They did not do so. Unlike some “great cases” of American history, where the press of time and circumstances had the effect of concentrating the judicial mind to produce important landmark constitutional decisions, the Court in Trump v. Anderson produced a flimsy decision in a high-stakes, high-profile, high-intensity case of great importance. Instead of confronting the issues squarely, the Court tried to sweep Section Three under the rug. The Court decided little, in the end, and what it did decide was still flagrantly wrong.

The Court held that states may not enforce Section Three’s disqualifications from office in the context of state election law concerning elections to federal office. That holding is legally indefensible.
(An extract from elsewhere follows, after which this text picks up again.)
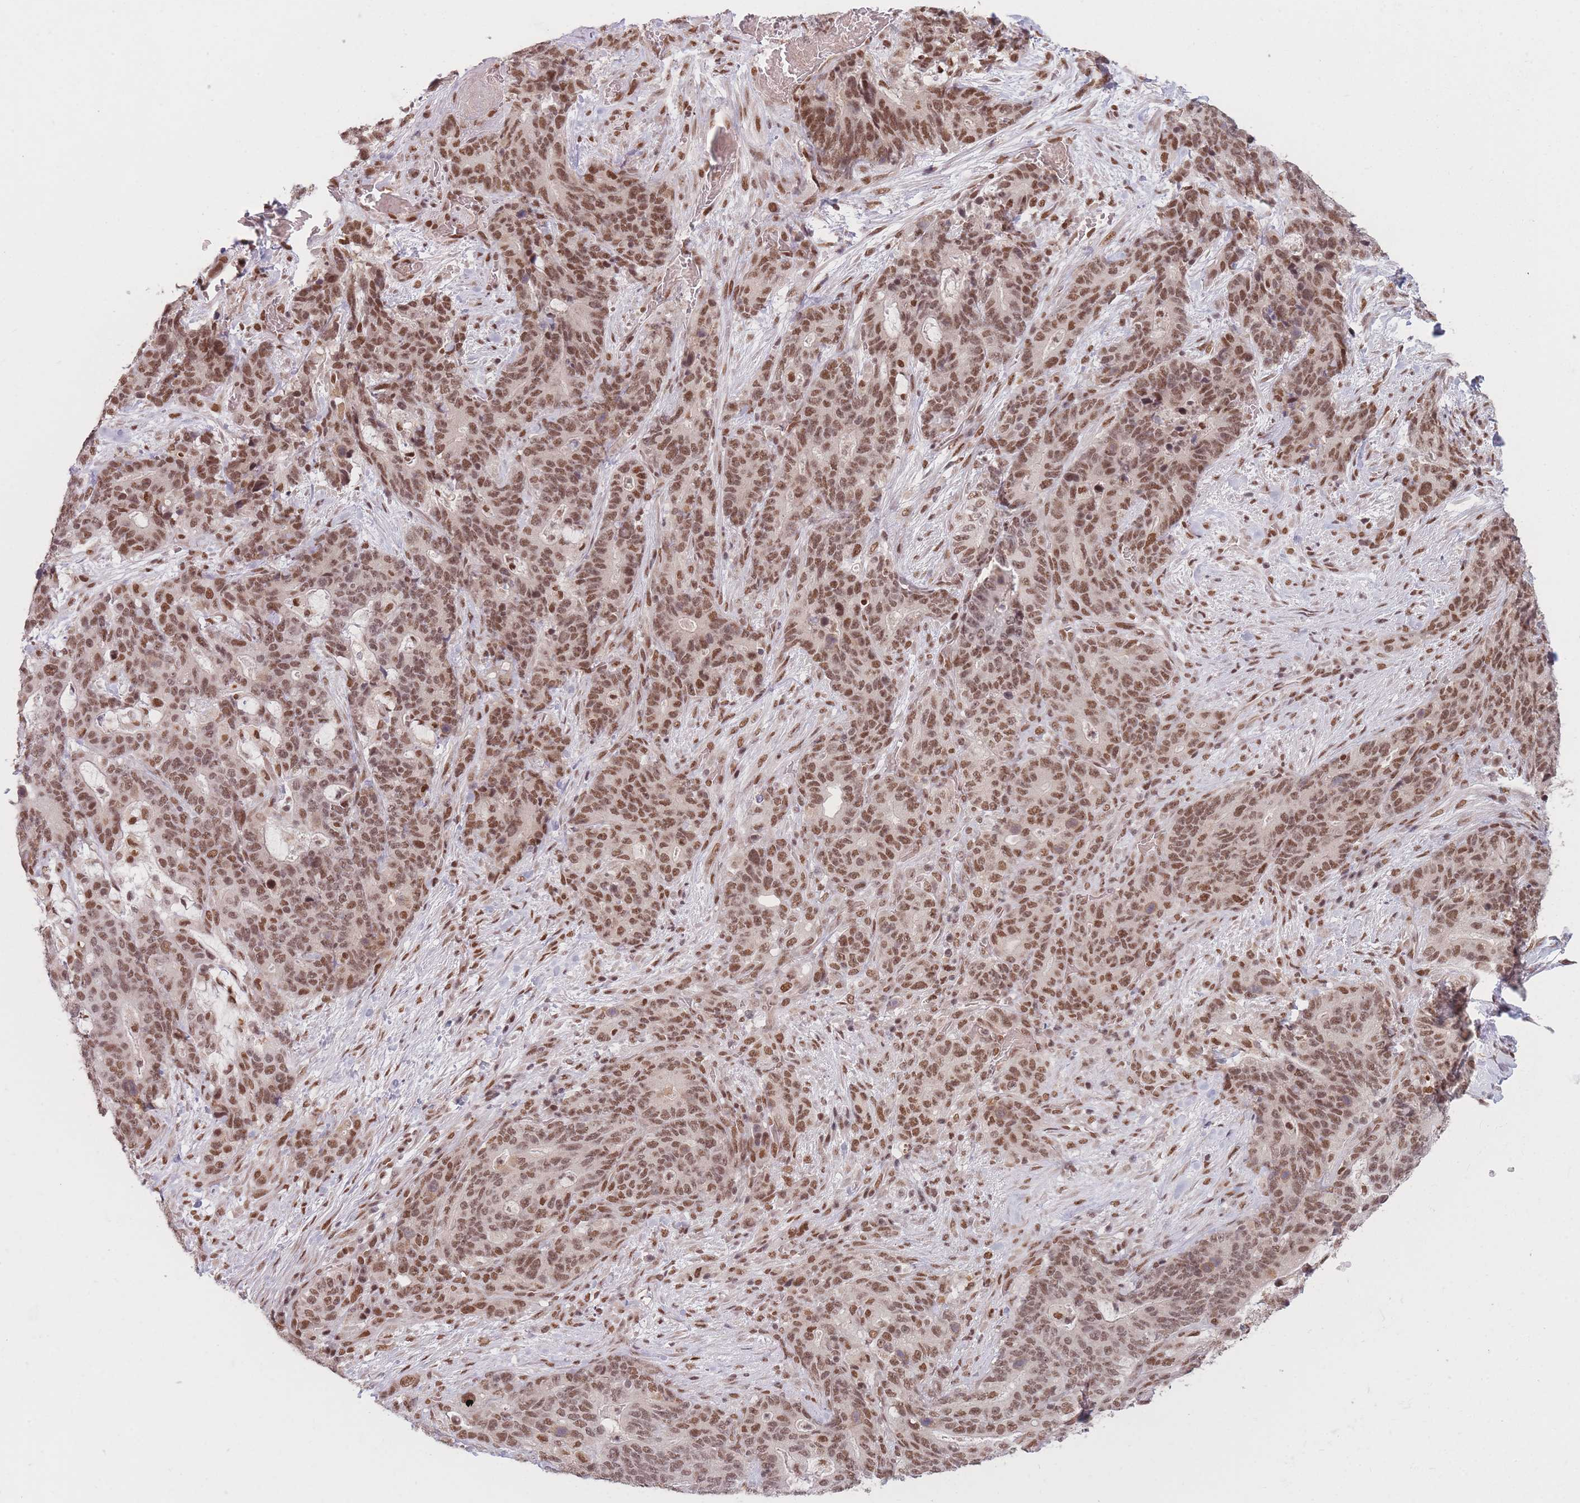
{"staining": {"intensity": "moderate", "quantity": ">75%", "location": "nuclear"}, "tissue": "stomach cancer", "cell_type": "Tumor cells", "image_type": "cancer", "snomed": [{"axis": "morphology", "description": "Normal tissue, NOS"}, {"axis": "morphology", "description": "Adenocarcinoma, NOS"}, {"axis": "topography", "description": "Stomach"}], "caption": "Brown immunohistochemical staining in stomach cancer (adenocarcinoma) exhibits moderate nuclear staining in approximately >75% of tumor cells.", "gene": "SUPT6H", "patient": {"sex": "female", "age": 64}}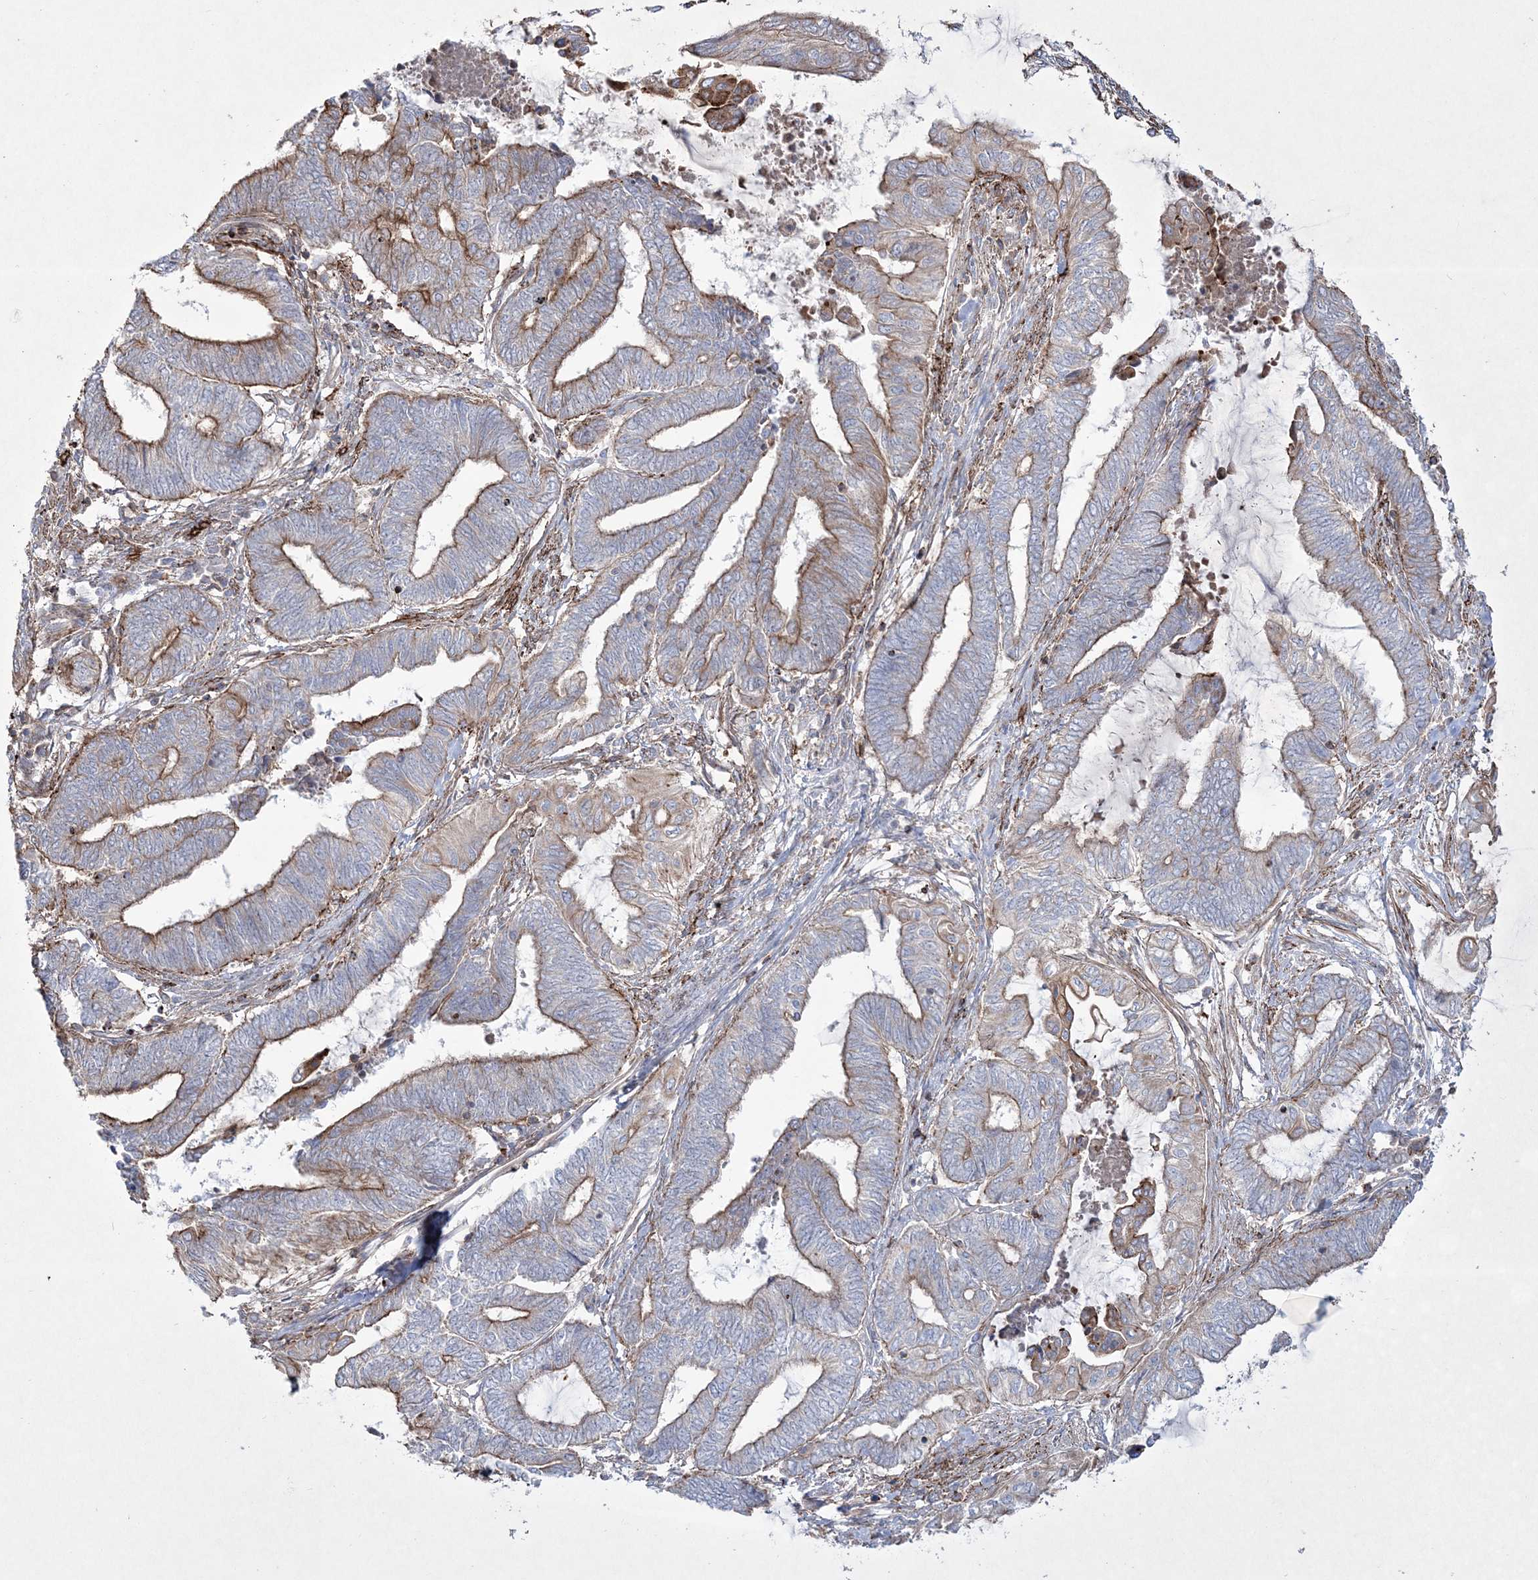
{"staining": {"intensity": "moderate", "quantity": "25%-75%", "location": "cytoplasmic/membranous"}, "tissue": "endometrial cancer", "cell_type": "Tumor cells", "image_type": "cancer", "snomed": [{"axis": "morphology", "description": "Adenocarcinoma, NOS"}, {"axis": "topography", "description": "Uterus"}, {"axis": "topography", "description": "Endometrium"}], "caption": "Approximately 25%-75% of tumor cells in endometrial cancer reveal moderate cytoplasmic/membranous protein positivity as visualized by brown immunohistochemical staining.", "gene": "RICTOR", "patient": {"sex": "female", "age": 70}}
It fundamentally inverts the Constitution’s text, structure, and history concerning the power of states in presidential elections.  

Yet equally significant is what the Court did not decide. It did not reject the Colorado Supreme Court’s conclusion that Trump is disqualified from future office, under the standards of Section Three. It did not hold that the events culminating in the January 6 attack on the capitol fell short of the constitutional standard for an “insurrection.” It did not reject the Colorado Supreme Court’s conclusion that Trump had “engaged in” that insurrection. It did not question the Colorado courts’ factual findings concerning Trump’s conduct and intent. And–perhaps contrary to initial appearances, and contrary to the critique of the justices concurring in the judgment only–the Court did not hold that Section Three is legally inoperative without enforcement legislation by Congress. Nothing in the case contradicts the conclusions we reached in our prior scholarship, The Sweep and Force of Section Three, on any of these points.

The upshot is that Donald Trump remains constitutionally disqualified from the presidency and may not lawfully serve in that office or any other unless Congress removes the disqualification by two-thirds majorities of both houses. Nothing in Trump v. Anderson changes that legal reality. If Donald Trump was constitutionally ineligible to the presidency on March 3, 2024, the day before the Court’s decision, he remained constitutionally ineligible on March 5, the day after its decision. And he remains ineligible today. A variety of potential avenues to enforce that disqualification remain. Sweeping Section Three under the rug thus may merely have postponed the day of ultimate constitutional reckoning.